# About this task:
Count the lines in the items below that contain the string "value", treating uppercase and lowercase as different, and give only the number.

Segment Start: Records shown

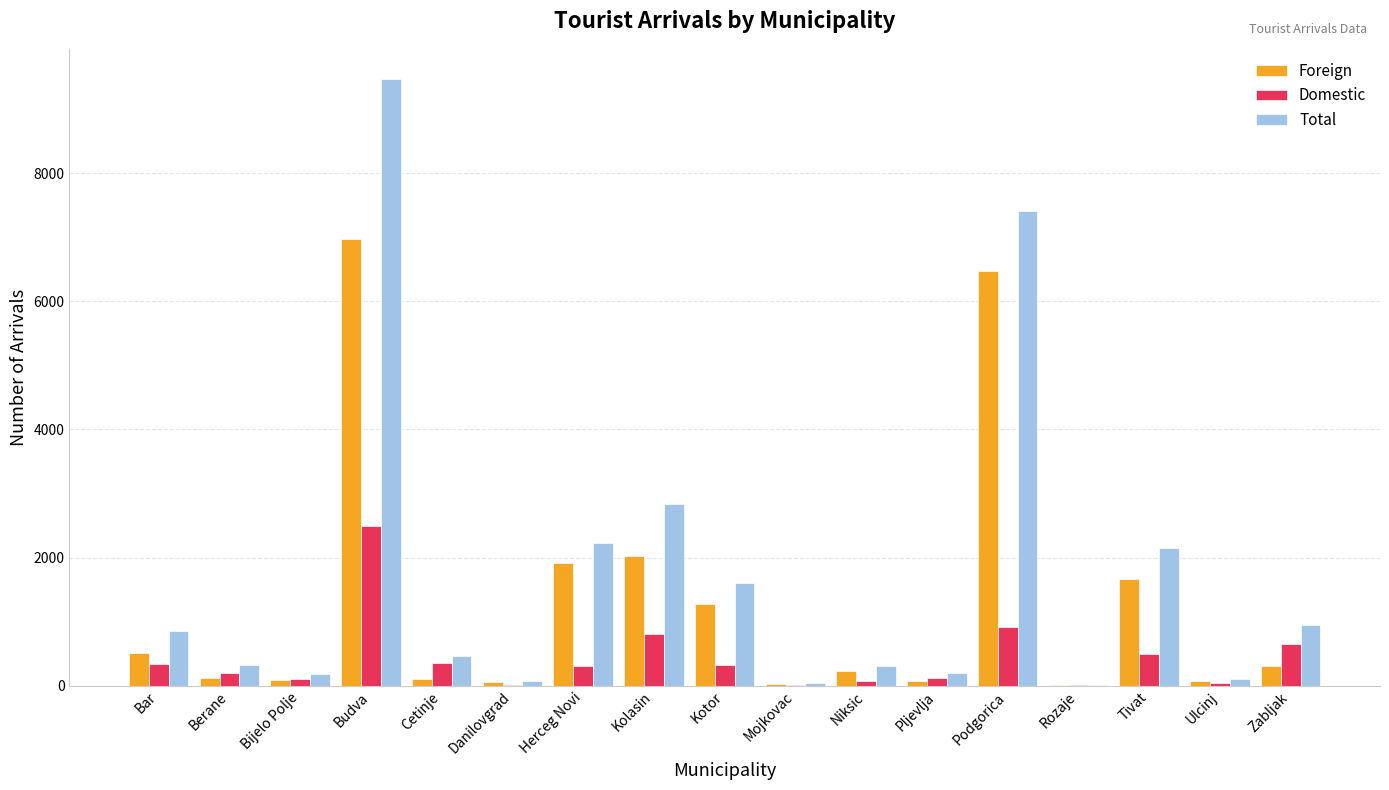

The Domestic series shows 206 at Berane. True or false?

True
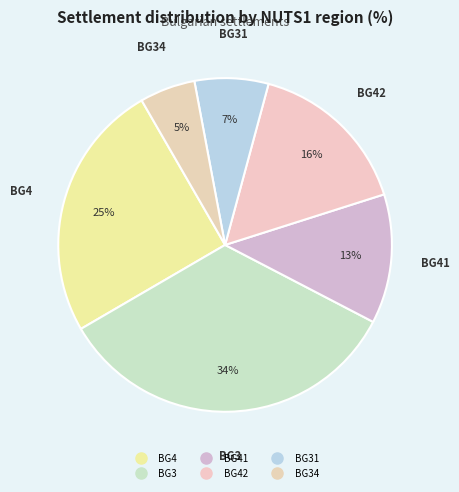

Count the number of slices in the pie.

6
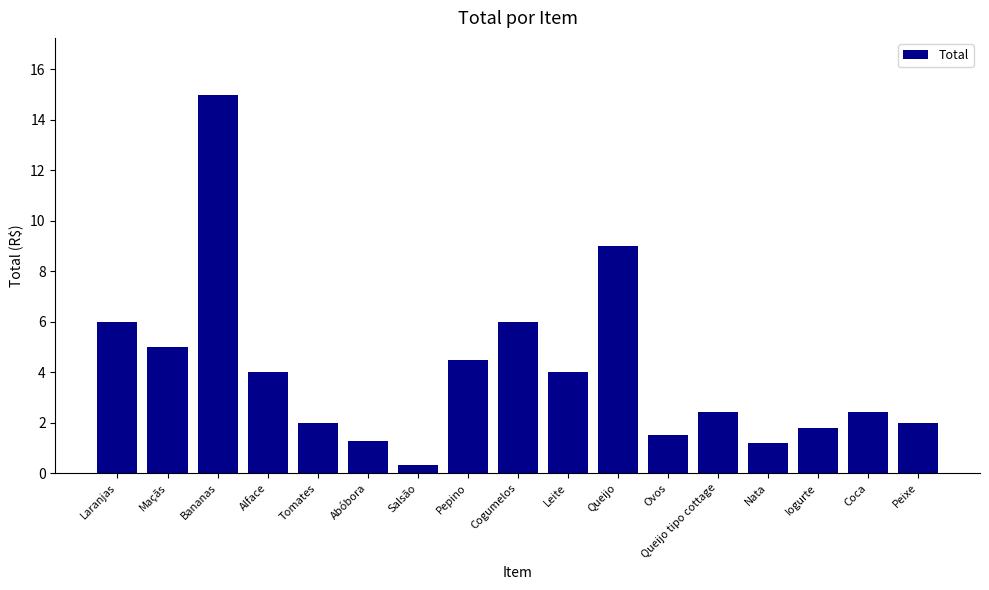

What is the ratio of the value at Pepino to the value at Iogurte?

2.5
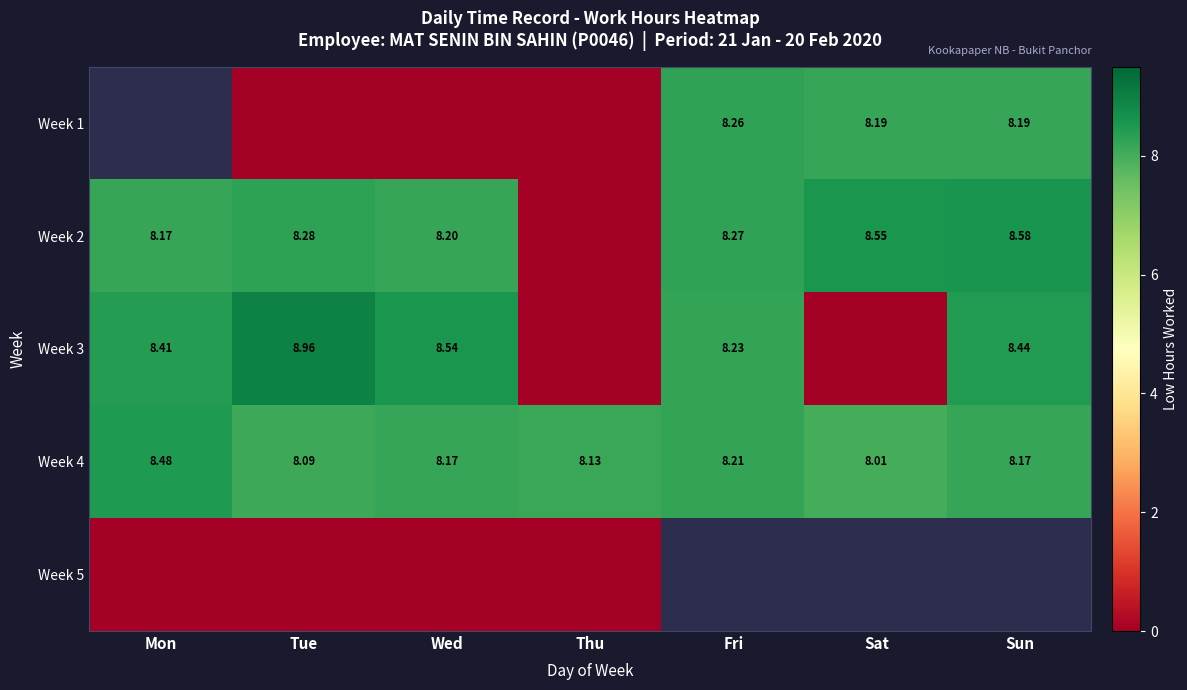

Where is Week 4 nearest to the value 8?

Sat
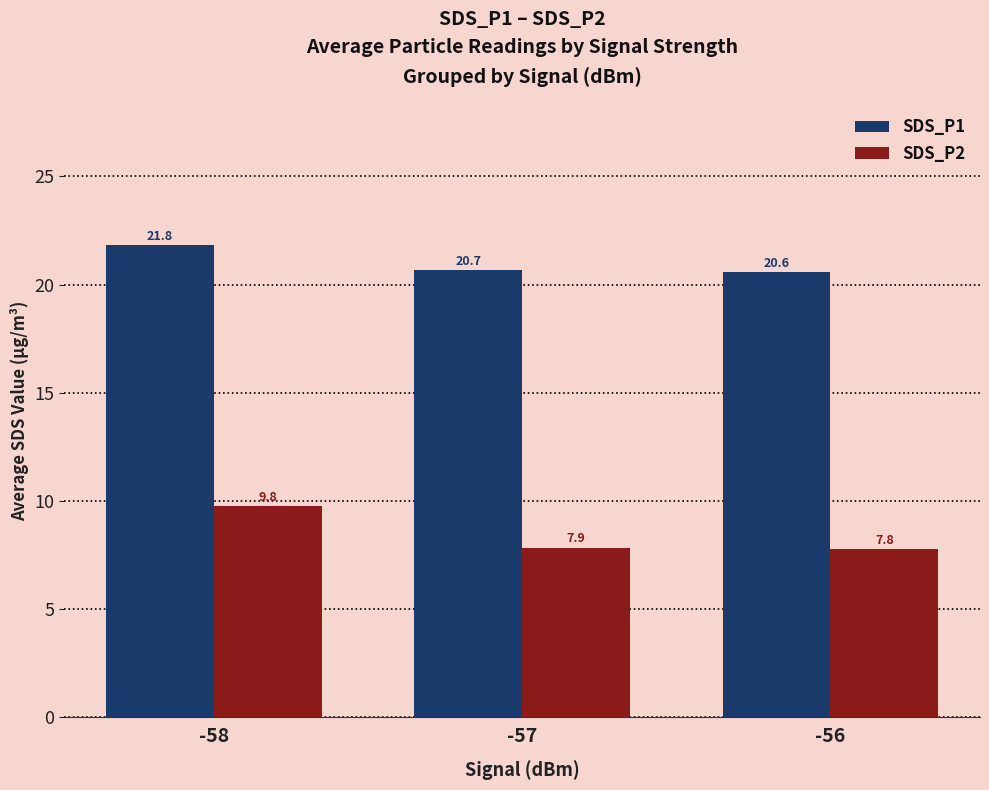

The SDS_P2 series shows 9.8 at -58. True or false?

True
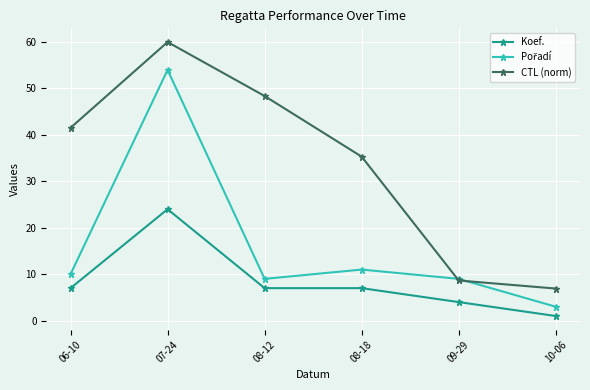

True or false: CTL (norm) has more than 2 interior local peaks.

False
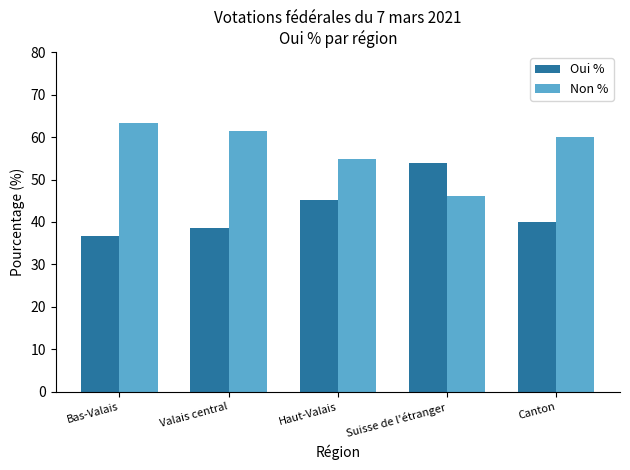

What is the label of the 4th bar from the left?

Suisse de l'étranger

Segment End: Records shown

# Response below:
2